Estamos perante música claramente norte-americana (indie folk não será classificação que lhe assente mal), mas embebida de fortes influências latinas (Rouse vive há meia dúzia de anos em Espanha) e afro-brasileiras. “Lemon Tree”, por exemplo, é uma bela balada em registo bossa jazz e “Valência” um bolero digno de Bola de Nieve, o enorme vulto da canção cubana, aqui revisitado em dois temas.

Laura Veirs - July Flame ***

Ouvindo “Sun King”, a terceira canção deste disco, poderíamos julgar estar na presença de uma cantora country notoriamente apaixonada. Ora, isso não é bem assim, embora não seja totalmente mentira.
Com este sétimo disco, Laura Veirs regressa parcialmente à simplicidade dos primeiros discos, sendo disso exemplo o destaque dado à guitarra acústica e a pouca roupagem que a maioria da canções ostenta. E é, sim, um disco feliz, reflectindo a harmonia da vida no campo e uma relação amorosa aparentemente também ela feliz. A sério… (Ouçam a bela “When You Give Your Heart”).
Laura Veirs continua a ser um personagem peculiar. A voz que sobe e desce e se fixa insistentemente num registo quase desafinado. As composições a fugirem quase sempre ao óbvio. Mas a aposta numa sonoridade acústica e de orquestrações subtis limam algumas, apenas algumas, das arestas do passado. Mais comercial, então? Sim, mas só um pouco.
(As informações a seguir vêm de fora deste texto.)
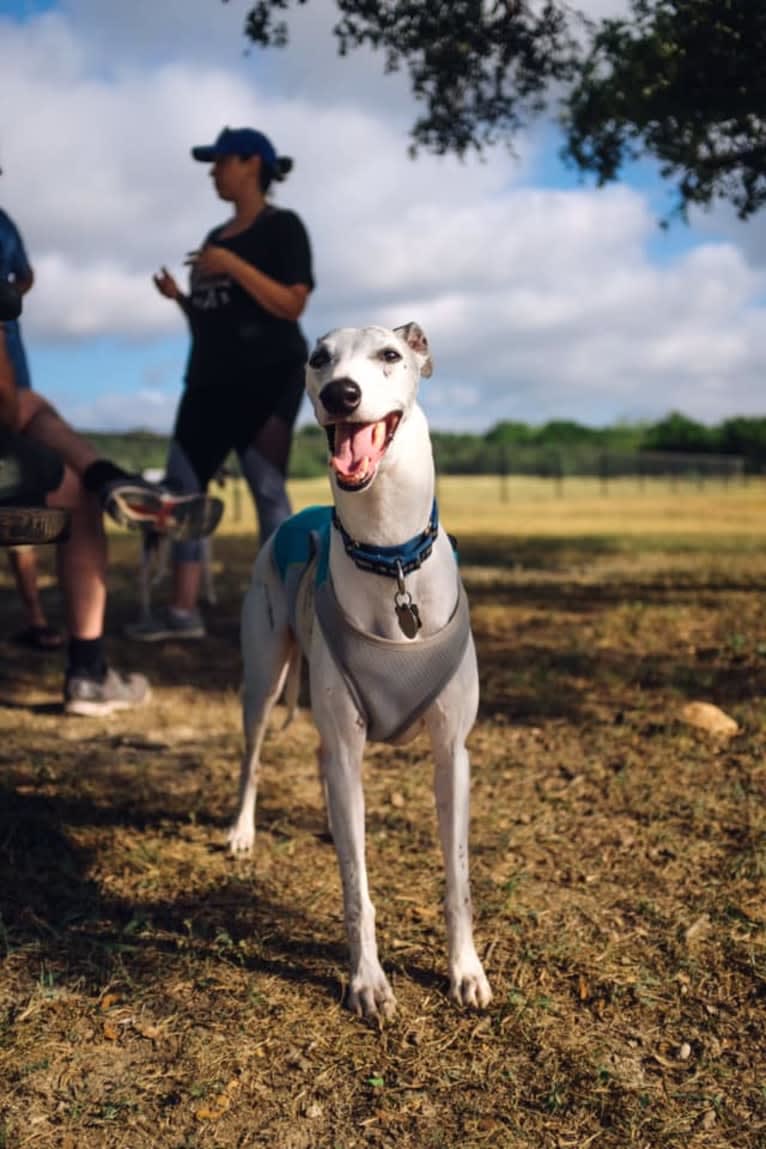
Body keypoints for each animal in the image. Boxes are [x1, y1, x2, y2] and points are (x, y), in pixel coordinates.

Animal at [230, 321, 491, 1015]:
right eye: (318, 359)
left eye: (391, 354)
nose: (341, 395)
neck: (390, 556)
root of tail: (293, 518)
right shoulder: (347, 747)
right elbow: (356, 887)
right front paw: (367, 981)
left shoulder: (452, 752)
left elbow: (457, 878)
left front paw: (466, 970)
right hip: (263, 682)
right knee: (254, 758)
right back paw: (240, 831)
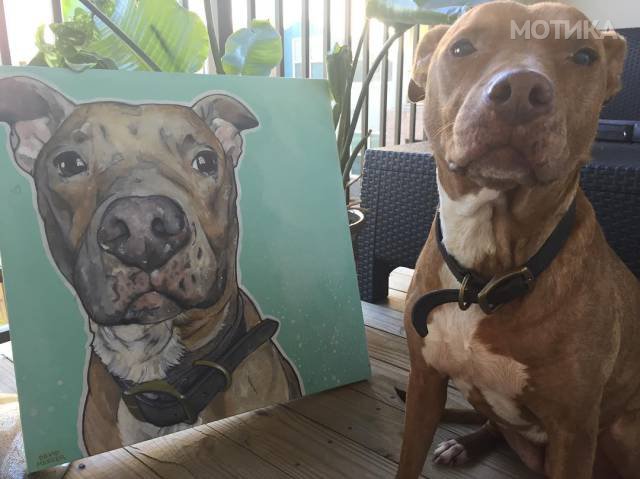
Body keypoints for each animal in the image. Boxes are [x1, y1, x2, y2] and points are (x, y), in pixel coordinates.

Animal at [399, 2, 640, 478]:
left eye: (584, 56)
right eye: (462, 47)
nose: (522, 90)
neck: (483, 274)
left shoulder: (573, 430)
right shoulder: (424, 385)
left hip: (624, 433)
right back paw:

Clare and The Reasons - Arrow ****

A voz de Clare Muldaur remete-nos para um universo algo infantil. E por isso imaginamos uma menina loira a brincar com melodias, deliciada com a repetição das mais belas, fascinada com o modo como o amigo de brincadeira (no caso, o marido, Olivier Manchon, autor, músico, produtor…) arruma e desarruma as peças do lego.
São 13 canções impecavelmente escritas, orquestradas e interpretadas, que bebem amiúde na tradição francesa e nas raízes do jazz, mas que escapam a qualquer classificação. O que mais sobressai, insiste-se, é o lado lúdico, seja no modo como as canções são construídas, os tais pedaços de melodia repetidos (quase) até exaustão, seja nas roupagens extraordinariamente inventivas e diversificadas com que são servidas. As cordas, com destaque para o violoncelo, e os sopros estão quase sempre presentes (um espanto, a versão de “That’s All”, dos Genesis), mas há também electrónica usada com toda a elegância (“You Got Time”).

The Magnetic Fields - Realism ****

Na ficha técnica, a seguir à lista de músicos, lê-se: “no synths” (sem sintetizadores). Ficam, pois, avisados os seguidores de Stephin Merritt que aquela onda sónica que afogava as canções, tipo Jesus and Mary Chain, foi (felizmente) sol de pouca dura (Distortion, 2008) e que, apesar das semelhanças das capas de um peculiar mau gosto, este Realism é algo completamente diferente.
Por “diferente” entenda-se o regresso de Merritt às sonoridades de raiz folk, com muitas harpas, banjos, pandeiretas e ferrinhos. Sim, é de novo o fantasma de 69 Love Songs, essa esmagadora obra-prima, que por aqui se passeia.
Nem todas as canções deste CD chegam aos calcanhares das Love Songs, mas algumas andam lá perto (“Seduced and Abandoned”, “You Must Be Out of Your Mind”). E poucos músicos conseguem compor canções tão bonitas com poemas tão tristes, de desamores, desalentos, desatenções. Especialmente recomendado a quem goste de sofrer com estilo.

Charlotte Gainsbourg - IRM ****

Se Serge Gainsbourg fosse vivo, não faria um disco destes. É próprio dos génios, escaparem à previsibilidade. Mas este é o melhor disco de originais de Gainsbourg desde a sua morte. A cumplicidade de Charlotte, filha de Serge, confere a Beck, o americano Beck, a legitimidade para se apoderar do universo do francês mais amado pelos músicos anglo-saxónicos. Como bónus, Charlotte reincarna na perfeição, não apenas o look, mas também a pose musical da mãe Birkin.
O disco nasce de um acontecimento traumático, a hemorragia cerebral sofrida por Charlotte há três anos, e isso justifica a tensão que o atravessa. A electrónica, metáfora hospitalar, da faixa que dá título ao disco, ou as guitarras e percussões de “Trick Pony”. Quase alucinações compensadas por momentos de grande beleza melódica, como “In The End”, ou “Time of the Assassins”. Ou coisas tão pop como “Heaven Can Wait”. Gainsbourg, o pai, haveria de gostar.